# EXERCISE BRIEF
Copy each of the following items verbatim, keeping every line and character unchanged.

# PROVIDED MATERIAL
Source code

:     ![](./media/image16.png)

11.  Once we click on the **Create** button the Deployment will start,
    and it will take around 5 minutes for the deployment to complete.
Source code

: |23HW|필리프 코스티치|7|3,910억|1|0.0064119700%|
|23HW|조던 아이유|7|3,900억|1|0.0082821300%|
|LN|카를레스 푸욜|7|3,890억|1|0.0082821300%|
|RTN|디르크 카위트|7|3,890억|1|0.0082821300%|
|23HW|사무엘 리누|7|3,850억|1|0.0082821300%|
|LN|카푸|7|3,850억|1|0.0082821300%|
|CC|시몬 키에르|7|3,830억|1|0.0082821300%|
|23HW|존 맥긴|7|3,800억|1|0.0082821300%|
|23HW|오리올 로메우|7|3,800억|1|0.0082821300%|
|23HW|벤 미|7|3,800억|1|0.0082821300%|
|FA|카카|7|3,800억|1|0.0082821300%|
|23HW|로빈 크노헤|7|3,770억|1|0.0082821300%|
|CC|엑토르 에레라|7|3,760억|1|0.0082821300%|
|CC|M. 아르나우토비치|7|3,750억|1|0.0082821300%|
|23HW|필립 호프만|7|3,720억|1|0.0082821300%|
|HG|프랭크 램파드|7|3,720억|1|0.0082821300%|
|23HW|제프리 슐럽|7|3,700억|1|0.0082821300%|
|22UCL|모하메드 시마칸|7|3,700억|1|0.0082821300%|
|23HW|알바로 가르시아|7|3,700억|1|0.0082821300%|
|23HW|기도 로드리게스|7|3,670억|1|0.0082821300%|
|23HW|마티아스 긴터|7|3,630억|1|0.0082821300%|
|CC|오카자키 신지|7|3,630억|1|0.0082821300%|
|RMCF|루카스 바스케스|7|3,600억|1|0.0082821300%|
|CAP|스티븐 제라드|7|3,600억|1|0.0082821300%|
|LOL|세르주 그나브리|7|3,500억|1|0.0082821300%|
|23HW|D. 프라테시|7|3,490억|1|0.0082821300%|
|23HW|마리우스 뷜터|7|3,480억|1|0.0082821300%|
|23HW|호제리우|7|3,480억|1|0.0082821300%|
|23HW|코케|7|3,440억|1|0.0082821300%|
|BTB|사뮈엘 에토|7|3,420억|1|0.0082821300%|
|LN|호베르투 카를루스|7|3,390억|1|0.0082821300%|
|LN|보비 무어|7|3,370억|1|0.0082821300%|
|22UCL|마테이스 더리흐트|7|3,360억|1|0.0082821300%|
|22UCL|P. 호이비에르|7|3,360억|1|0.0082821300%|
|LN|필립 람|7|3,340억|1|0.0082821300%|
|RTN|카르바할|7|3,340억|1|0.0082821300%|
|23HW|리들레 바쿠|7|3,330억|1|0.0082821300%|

# WRITTEN ANSWER
Source code

:     ![](./media/image16.png)

11.  Once we click on the **Create** button the Deployment will start,
    and it will take around 5 minutes for the deployment to complete.
Source code

: |23HW|필리프 코스티치|7|3,910억|1|0.0064119700%|
|23HW|조던 아이유|7|3,900억|1|0.0082821300%|
|LN|카를레스 푸욜|7|3,890억|1|0.0082821300%|
|RTN|디르크 카위트|7|3,890억|1|0.0082821300%|
|23HW|사무엘 리누|7|3,850억|1|0.0082821300%|
|LN|카푸|7|3,850억|1|0.0082821300%|
|CC|시몬 키에르|7|3,830억|1|0.0082821300%|
|23HW|존 맥긴|7|3,800억|1|0.0082821300%|
|23HW|오리올 로메우|7|3,800억|1|0.0082821300%|
|23HW|벤 미|7|3,800억|1|0.0082821300%|
|FA|카카|7|3,800억|1|0.0082821300%|
|23HW|로빈 크노헤|7|3,770억|1|0.0082821300%|
|CC|엑토르 에레라|7|3,760억|1|0.0082821300%|
|CC|M. 아르나우토비치|7|3,750억|1|0.0082821300%|
|23HW|필립 호프만|7|3,720억|1|0.0082821300%|
|HG|프랭크 램파드|7|3,720억|1|0.0082821300%|
|23HW|제프리 슐럽|7|3,700억|1|0.0082821300%|
|22UCL|모하메드 시마칸|7|3,700억|1|0.0082821300%|
|23HW|알바로 가르시아|7|3,700억|1|0.0082821300%|
|23HW|기도 로드리게스|7|3,670억|1|0.0082821300%|
|23HW|마티아스 긴터|7|3,630억|1|0.0082821300%|
|CC|오카자키 신지|7|3,630억|1|0.0082821300%|
|RMCF|루카스 바스케스|7|3,600억|1|0.0082821300%|
|CAP|스티븐 제라드|7|3,600억|1|0.0082821300%|
|LOL|세르주 그나브리|7|3,500억|1|0.0082821300%|
|23HW|D. 프라테시|7|3,490억|1|0.0082821300%|
|23HW|마리우스 뷜터|7|3,480억|1|0.0082821300%|
|23HW|호제리우|7|3,480억|1|0.0082821300%|
|23HW|코케|7|3,440억|1|0.0082821300%|
|BTB|사뮈엘 에토|7|3,420억|1|0.0082821300%|
|LN|호베르투 카를루스|7|3,390억|1|0.0082821300%|
|LN|보비 무어|7|3,370억|1|0.0082821300%|
|22UCL|마테이스 더리흐트|7|3,360억|1|0.0082821300%|
|22UCL|P. 호이비에르|7|3,360억|1|0.0082821300%|
|LN|필립 람|7|3,340억|1|0.0082821300%|
|RTN|카르바할|7|3,340억|1|0.0082821300%|
|23HW|리들레 바쿠|7|3,330억|1|0.0082821300%|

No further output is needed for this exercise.